Edible Hut: Mira Burack
“Commitment to a love ethic transforms our lives by offering us a different set of values to live by. In large and small ways, we make choices based on a belief that honesty, openness, and personal integrity need to be expressed in public and private decisions.”
– bell hooks, all about love NEW VISIONS
During this time, I am learning to listen through my pores. I hope my movements in the world, in art and life, can be deliberate, empathetic, heart-filled, embodied, and fearless. When I don’t know what to do, I lie down – each part of my body is on equal ground, there is no hierarchy, everything is horizontal, and I feel held by the earth.
Edible Hut: Kate Daughdrill
During these challenging times, we are being given an opportunity to go within in order to transform without. We are being given the time and the necessity to uproot what is unconscious in us—to look squarely at the pain and harm caused by our unconscious patterns (mental, emotional, structural).
As I bring awareness and loving presence to these parts of myself (through meditation, learning from others, writing, praying), they begin to naturally realign with more life-giving, mutually free, peaceful ways of being.
Something bigger is at work in these times—in both the dark and light. It’s our job to sit and feel…as love sculpts us into a more conscious version of ourselves. From that place, we naturally take skillful, convicted, loving action.
We are changing. The world is changing.
I am grateful to live in Detroit – during this current moment. A place and a people that has endured so much already, but also a place that persists despite it all. I am humbled by the strength, generosity, rage, creativity, patience, love, and pride that I witness here on a daily basis.
This is the time that America makes a choice. 2020 is the year we decide who we want to be. We are in a metamorphosis, but what are we transforming into? From turmoil, grief, death, despair, isolation we can choose joy, community, life, kindness, justice or we can choose inaction. Inaction will continue to drive us on the path set for this nation hundreds of years ago- but as people continue to rise up in community, to dream of new worlds that nurture all of us we have a glimpse of a future foundation built on justice, joy, and equity. That is the horizon I stare down everyday- knowing that if I take my eyes off of it for one moment- it may slip from view.
White art institutions will never truly commit to the work, the necessary dialogue, if the individuals that make up these institutions and systems are not assessing and grappling with their own white identity. That is what is missing. Until white individuals move beyond addressing the murder of George Floyd and instead move to identify officer Derek Chauvin within themselves, their work will not bend toward anti-racism.
S. Paola López Ramírez
I wonder about celebrating life within this madness. Creating safe spaces for joy and healing for Black bodies, for Brown bodies, for Trans bodies, for Indigenous bodies, for poor bodies, for immigrant bodies, for social leaders, for the memory of our ancestors and for our non-human kin.

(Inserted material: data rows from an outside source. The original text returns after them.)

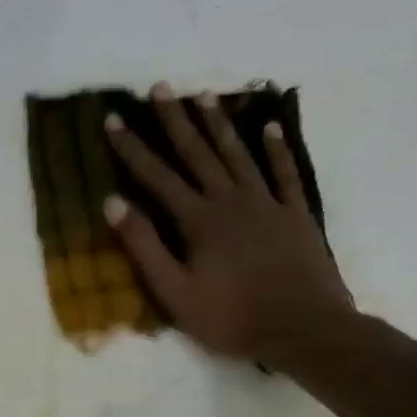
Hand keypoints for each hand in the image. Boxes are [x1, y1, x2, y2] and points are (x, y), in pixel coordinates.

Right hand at [103, 83, 353, 369]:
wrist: (303, 330)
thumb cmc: (231, 317)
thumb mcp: (175, 292)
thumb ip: (144, 246)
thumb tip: (113, 203)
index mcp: (199, 220)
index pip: (157, 176)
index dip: (133, 148)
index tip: (113, 119)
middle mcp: (231, 201)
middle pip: (198, 153)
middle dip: (175, 119)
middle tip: (160, 87)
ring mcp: (267, 204)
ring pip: (238, 154)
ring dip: (219, 124)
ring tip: (203, 95)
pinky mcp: (296, 214)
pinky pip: (285, 173)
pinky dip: (276, 149)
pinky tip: (270, 127)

I wonder about our capacity to recognize Earth’s gifts and ki* teachings. Our Mother is suffering and dying, yet ki continues to give willingly, unabatedly, and without a concern for worthiness. Ki feeds us all, gives us all clean air to breathe and water to drink. Could we (the colonizer and colonized) become better listeners? Could we learn to observe deeply? Could we learn from plants, animals, mountains and water? Could we begin to re-member? Could we relearn to see ourselves in our Mother’s reflection? Could we begin to unmask the illusion of separation
*Robin Wall Kimmerer offers ki/kin as pronouns to address the natural world as a subject (rather than an object). I accept her offer and use them as a way to recognize the beingness in all living things.
This summer, prison abolition suddenly became a household phrase, and consequently became politicized in ways that intentionally and unintentionally misrepresented its meaning. As I explained in my SFAI140 talk, we can only achieve abolition through abundance; we can only dismantle through investment, we can only defund police if we refund our communities. Despite that misunderstanding, our current moment brings me such hope. More people than ever are engaged in reimagining a world where all of us are safe and free, where there is possibility rather than prison.
There are fragments of feelings still in half thought: A falling down, a breaking, a reckoning, a mourning. The oozing head of the pimple of colonialism, white supremacy, patriarchy, capitalism and the dominating and extractive relationship to the land, creatures and ourselves suddenly bursting violently to the surface. Now that it’s here, it’s impossible to imagine it not coming. But is this the moment? Or just the moment that ushers in the moments yet unimaginable?
The present pandemic and its concomitant recession have laid bare the inequalities and structural racism that have long shaped our communities. Our nation’s history has been intricately linked with white supremacy from its inception The current moment is raw and can be painful, but sitting with that pain also gives us time to examine the ways that we have benefited from, given sustenance to, and papered over the problems of systems that perpetuated injustices. In the planning and design professions, I’ve been encouraging colleagues to examine that awareness and then to begin the work of undoing racism. We’re going to need everybody with their heads in the game, because when we emerge from this recession, neighborhoods across America will still be dramatically under-invested; BIPOC communities will still face a maddening paradox of both disinvestment and displacement pressure; and many of our cities will still be in the throes of an unprecedented and devastating housing affordability crisis. There’s no time to lose.